As a passionate and regular Soundcloud user I was saddened (but not at all surprised) to learn that the music streaming network is in financial difficulty.
Apparently, they have lost over $70M in the last 2 years alone. To date, they have raised over $150M. According to this leaked document, in 2014 they lost $ 2.25 for every $1 in revenue.
All of this raises some interesting questions. How much “should” a startup burn before it has a proven business model and path to profitability?

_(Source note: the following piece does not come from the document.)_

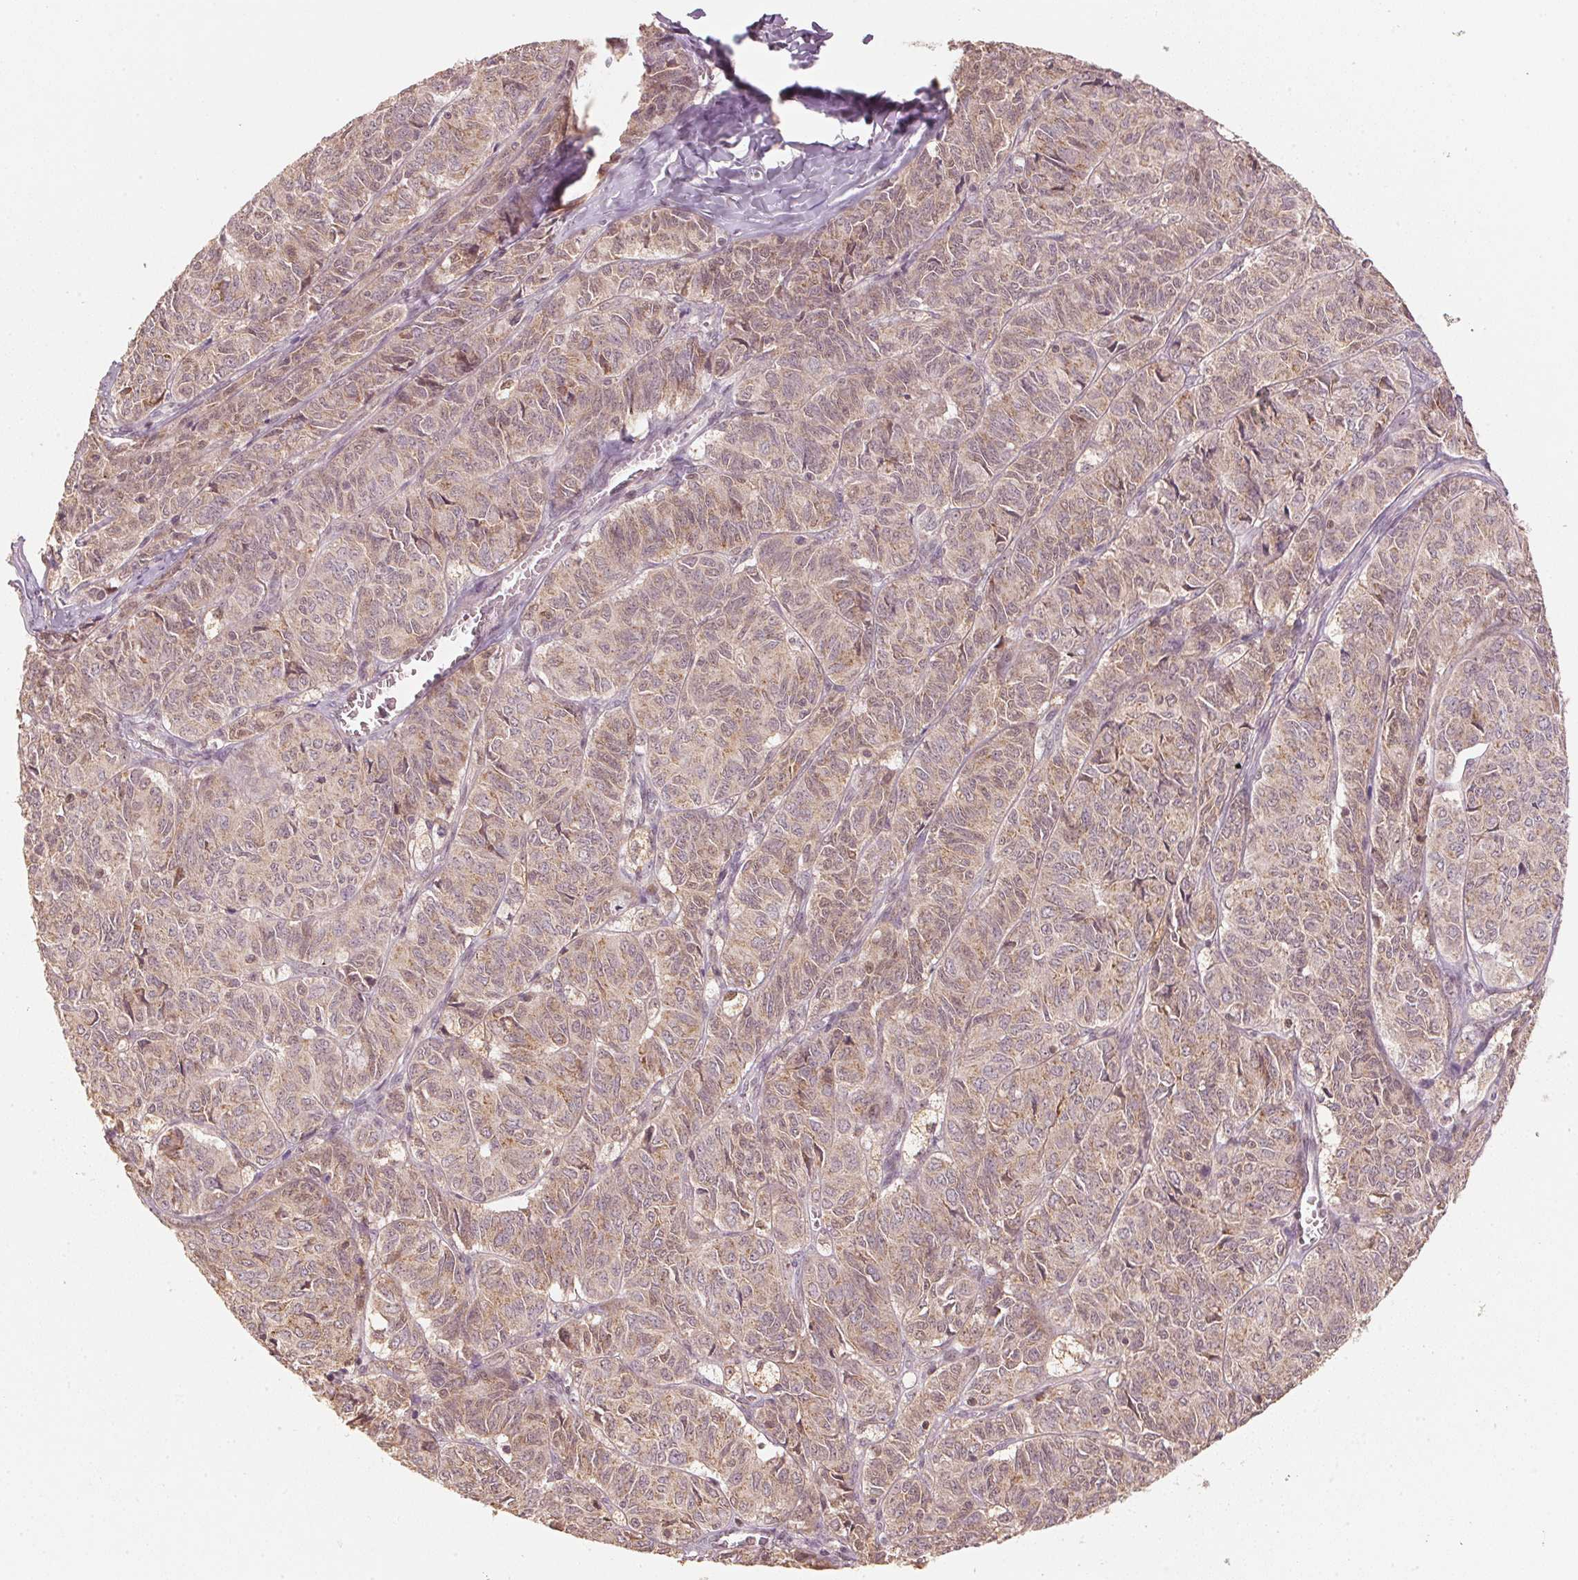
{"staining": {"intensity": "weak", "quantity": ">75%", "location": "cytoplasmic/membranous"}, "tissue": "ovarian cancer", "cell_type": "Tumor cells", "image_type": "cancer", "snomed": [{"axis": "morphology", "description": "Carcinoma, endometroid"}, {"axis": "topography", "description": "Ovary"}], "caption": "High-magnification brightfield microscopy of ovarian cancer (endometroid carcinoma) stained with DAB (brown) and counterstained with hematoxylin (blue). tumor cells exhibit weak cytoplasmic/membranous staining is present in approximately>75% of cells. (DAB = brown stain, brightfield microscopy at high magnification).", "gene": "C2orf73", "patient": {"sex": "female", "age": 80}}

How does a startup get to raise so much capital if they have not yet figured out how to build a “real business”?
The answers here are driven by three big factors:
- Opportunity size: The bigger the overall market, the more you can spend to capture it
- Engagement: If you build something that matters, and users are all over it, then you know there is value (even if that value is not reflected in the business model today)
- Growth rate: High engagement usually results in a high growth rate (especially with a consumer service that has a viral component). Growth, above all else, gets investors all hot and bothered.
Soundcloud’s first VC was Union Square Ventures. They have a clear thesis around large networks of highly engaged users. And they have a track record of delivering premium returns with that thesis.
So, I sure hope Soundcloud turns the corner and figures out how to build a sustainable business for the long term. But with monetization of ~ 11 cents per user, they have a ways to go!